§ RECORDS TO USE:

........

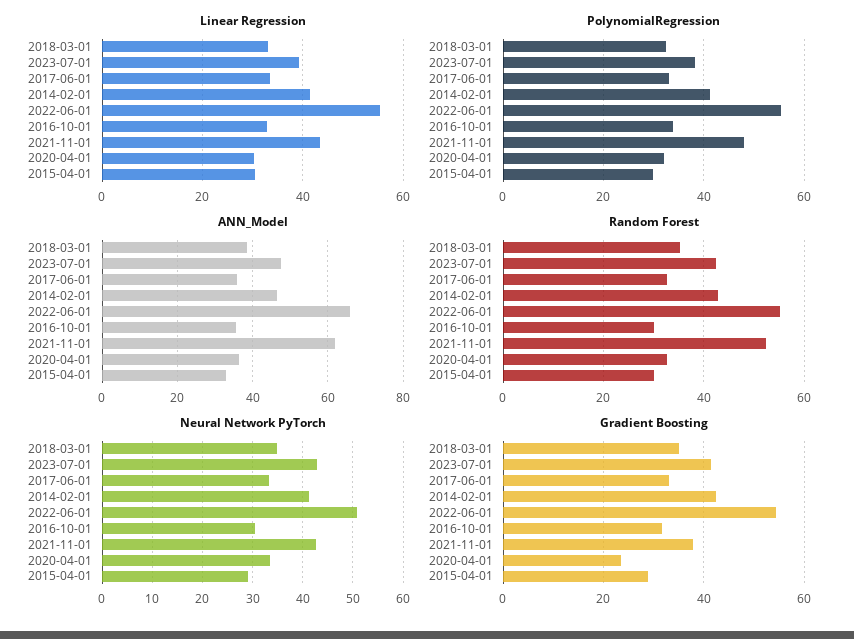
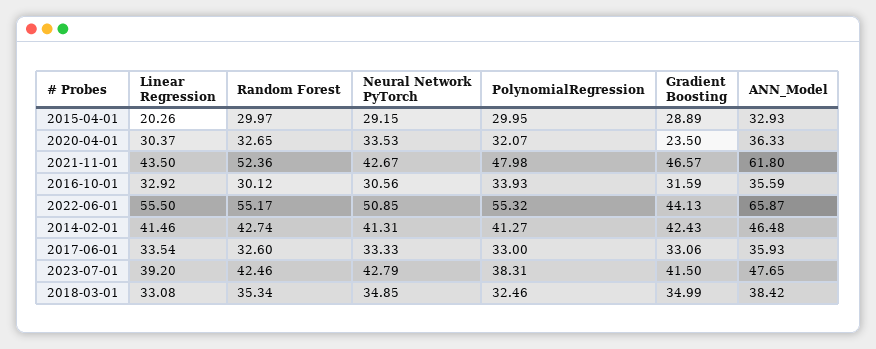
  {
    "Linear Regression": {
      "2018-03-01": 33.08,
      "2023-07-01": 39.2,
      "2017-06-01": 33.54,
      "2014-02-01": 41.46,
      "2022-06-01": 55.5,
      "2016-10-01": 32.92,
      "2021-11-01": 43.5,
      "2020-04-01": 30.37,
-     "2015-04-01": 30
+     "2015-04-01": 20.26
    },
    "PolynomialRegression": {
      "2018-03-01": 32.46,
      "2023-07-01": 38.31,
      "2017-06-01": 33,
      "2014-02-01": 41.27,
      "2022-06-01": 55.32,
      "2016-10-01": 33.93,
      "2021-11-01": 47.98,
      "2020-04-01": 32.07,
      "2015-04-01": 29.95
    },
    "ANN_Model": {
      "2018-03-01": 38.42,
      "2023-07-01": 47.65,
      "2017-06-01": 35.93,
      "2014-02-01": 46.48,
      "2022-06-01": 65.87,
      "2016-10-01": 35.59,
      "2021-11-01": 61.8,
      "2020-04-01": 36.33,
      "2015-04-01": 32.93
    },
    "Random Forest": {
      "2018-03-01": 35.34,
      "2023-07-01": 42.46,
      "2017-06-01": 32.6,
      "2014-02-01": 42.74,
      "2022-06-01": 55.17,
      "2016-10-01": 30.12,
      "2021-11-01": 52.36,
      "2020-04-01": 32.65,
      "2015-04-01": 29.97
    },
    "Neural Network PyTorch": {
      "2018-03-01": 34.85,
      "2023-07-01": 42.79,
      "2017-06-01": 33.33,
      "2014-02-01": 41.31,
      "2022-06-01": 50.85,
      "2016-10-01": 30.56,
      "2021-11-01": 42.67,
      "2020-04-01": 33.53,
      "2015-04-01": 29.15
    },
    "Gradient Boosting": {
      "2018-03-01": 34.99,
      "2023-07-01": 41.5,
      "2017-06-01": 33.06,
      "2014-02-01": 42.43,
-     "2022-06-01": 54,
+     "2022-06-01": 44.13,
      "2016-10-01": 31.59,
-     "2021-11-01": 38,
+     "2021-11-01": 46.57,
      "2020-04-01": 23.5,
      "2015-04-01": 28.89
    }
  }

........

With images omitted, retype the data word for word.

§ TASK ANSWER:
  {
    "Linear Regression": {
      "2018-03-01": 33.08,
      "2023-07-01": 39.2,
      "2017-06-01": 33.54,
      "2014-02-01": 41.46,
      "2022-06-01": 55.5,
      "2016-10-01": 32.92,
      "2021-11-01": 43.5,
      "2020-04-01": 30.37,
-     "2015-04-01": 30
+     "2015-04-01": 20.26
    },
    "PolynomialRegression": {
      "2018-03-01": 32.46,
      "2023-07-01": 38.31,
      "2017-06-01": 33,
      "2014-02-01": 41.27,
      "2022-06-01": 55.32,
      "2016-10-01": 33.93,
      "2021-11-01": 47.98,
      "2020-04-01": 32.07,
      "2015-04-01": 29.95
    },
    "ANN_Model": {
      "2018-03-01": 38.42,
      "2023-07-01": 47.65,
      "2017-06-01": 35.93,
      "2014-02-01": 46.48,
      "2022-06-01": 65.87,
      "2016-10-01": 35.59,
      "2021-11-01": 61.8,
      "2020-04-01": 36.33,
      "2015-04-01": 32.93
    },
    "Random Forest": {
      "2018-03-01": 35.34,
      "2023-07-01": 42.46,
      "2017-06-01": 32.6,
      "2014-02-01": 42.74,
      "2022-06-01": 55.17,
      "2016-10-01": 30.12,
      "2021-11-01": 52.36,
      "2020-04-01": 32.65,
      "2015-04-01": 29.97
    },
    "Neural Network PyTorch": {
      "2018-03-01": 34.85,
      "2023-07-01": 42.79,
      "2017-06-01": 33.33,
      "2014-02-01": 41.31,
      "2022-06-01": 50.85,
      "2016-10-01": 30.56,
      "2021-11-01": 42.67,
      "2020-04-01": 33.53,
      "2015-04-01": 29.15
    },
    "Gradient Boosting": {
      "2018-03-01": 34.99,
      "2023-07-01": 41.5,
      "2017-06-01": 33.06,
      "2014-02-01": 42.43,
-     "2022-06-01": 54,
+     "2022-06-01": 44.13,
      "2016-10-01": 31.59,
-     "2021-11-01": 38,
+     "2021-11-01": 46.57,
      "2020-04-01": 23.5,
      "2015-04-01": 28.89
    }
  }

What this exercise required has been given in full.